Fragment tekstu.

───

Fot. Rafał Masłow
Julia Wyszyńska, aktorka, która wystąpiła ostatnio w filmie „Atak paniki” pojawiła się w Cieszynie z okazji 20. edycji przeglądu filmowego Kino na Granicy / Kino na Hranici.
W Cieszynie pojawia się Pani z okazji jubileuszowego, 20. Przeglądu Filmowego Kino na Granicy. Jaki jest Pani stosunek do tego typu imprez?
Na festiwalu filmowym jest po raz trzeci w życiu. Byłam w Koszalinie, w Gdyni, a teraz jestem w Cieszynie. Imprezy tego typu bardzo różnią się od festiwali teatralnych. Tu mamy szansę spotkać się z innymi twórcami, co jest bardzo przyjemne.
To jeden z najbardziej znanych przeglądów filmowych w Polsce. W jaki sposób Pani dowiedziała się o nim?
Zaprosił mnie dyrektor programowy, Łukasz Maciejewski.
Zrzezsza fanów i sympatyków kina, a nieprzejednanym atutem tego festiwalu jest jednoczenie kultury polskiej, czeskiej i słowackiej. Jakie są trzy rzeczy, z którymi kojarzą się Pani Czechy?
Z czeskim piwem, śmiesznym językiem i pięknymi kobietami.
Jakie filmy lubi Pani oglądać z perspektywy widza? Czego Pani w nich poszukuje?
Od filmów oczekuję, by wywoływały we mnie jakiekolwiek emocje. Oczekuję też, by odkrywał przede mną świat, którego w innych okolicznościach nie miałabym szansy zobaczyć.
Jakie filmy udało się Pani obejrzeć w ramach KNG? Który zrobił na Pani największe wrażenie?
Obejrzałam maraton filmów krótkometrażowych i widziałam film „Światło i cień”.
Jednym z najnowszych filmów z Pani udziałem jest „Atak paniki” z 2017 roku. Co opowiedziałaby Pani o roli Wiktorii – Panny Młodej, w którą się Pani wciela?

───

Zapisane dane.
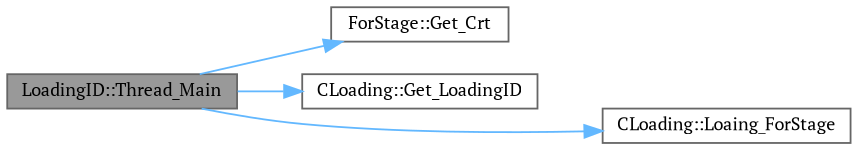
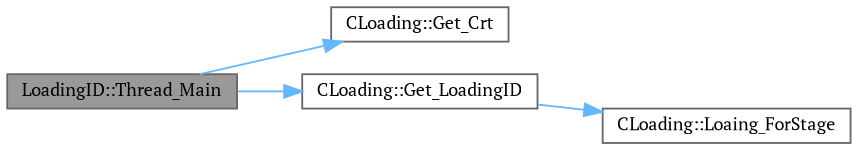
  digraph {
    fontname="PT Serif"
    rankdir=LR
    node [color=grey40 fillcolor=white fontname="PT Serif" fontsize=10 shape=box style=filled]
    edge [color=steelblue1 fontname="PT Serif" fontsize=10 labelfontname=Helvetica labelfontsize=10 style=solid]
    n1 [color=gray40 fillcolor=grey60 fontcolor=black height=0.2 label="LoadingID::Thread_Main" width=0.4]
-   n2 [height=0.2 label="ForStage::Get_Crt" width=0.4]
+   n2 [height=0.2 label="CLoading::Get_Crt" width=0.4]
    n3 [height=0.2 label="CLoading::Get_LoadingID" width=0.4]
    n4 [height=0.2 label="CLoading::Loaing_ForStage" width=0.4]
    n1 -> n2
    n1 -> n3
-   n1 -> n4
+   n3 -> n4
  }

───

Cele.
[A] Wymień miasta, w których według wywiadu z Julią Wyszyńską aktorka była na festiwalach filmowych.
[B] Powtórz dokładnie wszystkie wiersze listingu, pomijając w odpowiedzi oba obrazy.
Tekst i listing nie mają ze sobą żadnego związku.

Odpowiedzi.
[A] Koszalin, Gdynia, Cieszyn.

[B]
  digraph {
    fontname="PT Serif"
    rankdir=LR
    node [color=grey40 fillcolor=white fontname="PT Serif" fontsize=10 shape=box style=filled]
    edge [color=steelblue1 fontname="PT Serif" fontsize=10 labelfontname=Helvetica labelfontsize=10 style=solid]
    n1 [color=gray40 fillcolor=grey60 fontcolor=black height=0.2 label="LoadingID::Thread_Main" width=0.4]
-   n2 [height=0.2 label="ForStage::Get_Crt" width=0.4]
+   n2 [height=0.2 label="CLoading::Get_Crt" width=0.4]
    n3 [height=0.2 label="CLoading::Get_LoadingID" width=0.4]
    n4 [height=0.2 label="CLoading::Loaing_ForStage" width=0.4]
    n1 -> n2
    n1 -> n3
-   n1 -> n4
+   n3 -> n4
  }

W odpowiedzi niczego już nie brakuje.